:: Record set ::

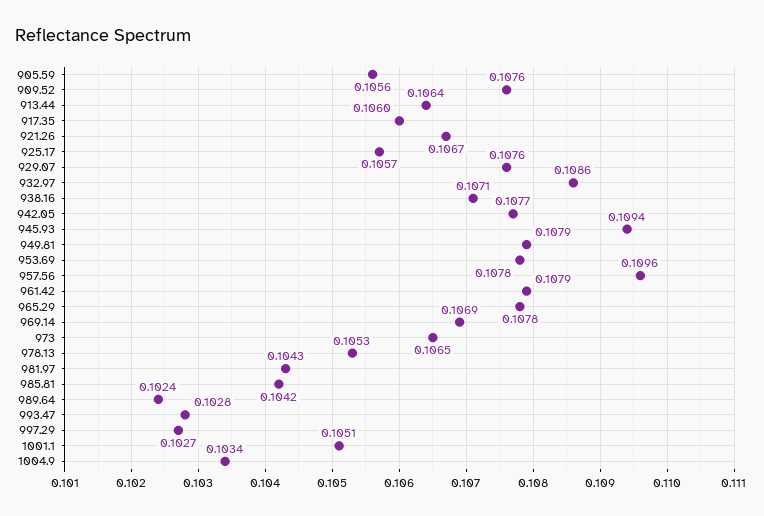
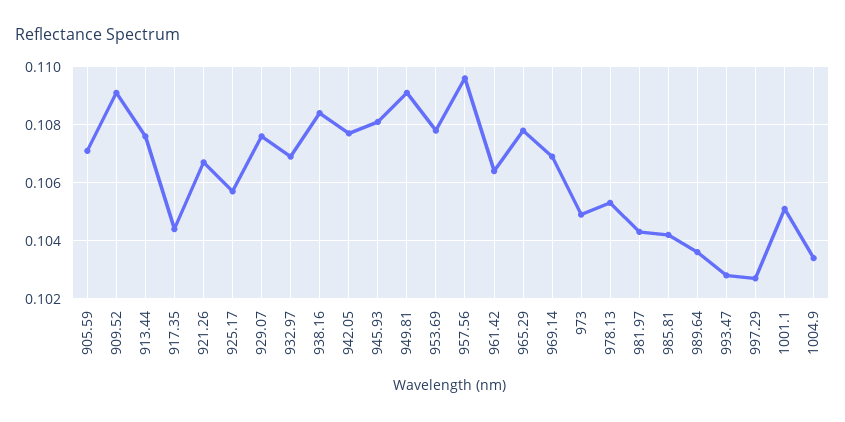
905.59: 0.1056 -> 0.107
909.52: 0.1076 -> 0.109
913.44: 0.1064 -> 0.1075
917.35: 0.106 -> 0.1045
932.97: 0.1086 -> 0.107
938.16: 0.1071 -> 0.1085
945.93: 0.1094 -> 0.108
949.81: 0.1079 -> 0.109
961.42: 0.1079 -> 0.1065
973: 0.1065 -> 0.105
989.64: 0.1024 -> 0.1035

:::

What to do — Go to the line with "917.35: 0.106 -> 0.1045" and set down that line and every line after it, through the end of the material above, word for word.

Final answer —
917.35: 0.106 -> 0.1045
932.97: 0.1086 -> 0.107
938.16: 0.1071 -> 0.1085
945.93: 0.1094 -> 0.108
949.81: 0.1079 -> 0.109
961.42: 0.1079 -> 0.1065
973: 0.1065 -> 0.105
989.64: 0.1024 -> 0.1035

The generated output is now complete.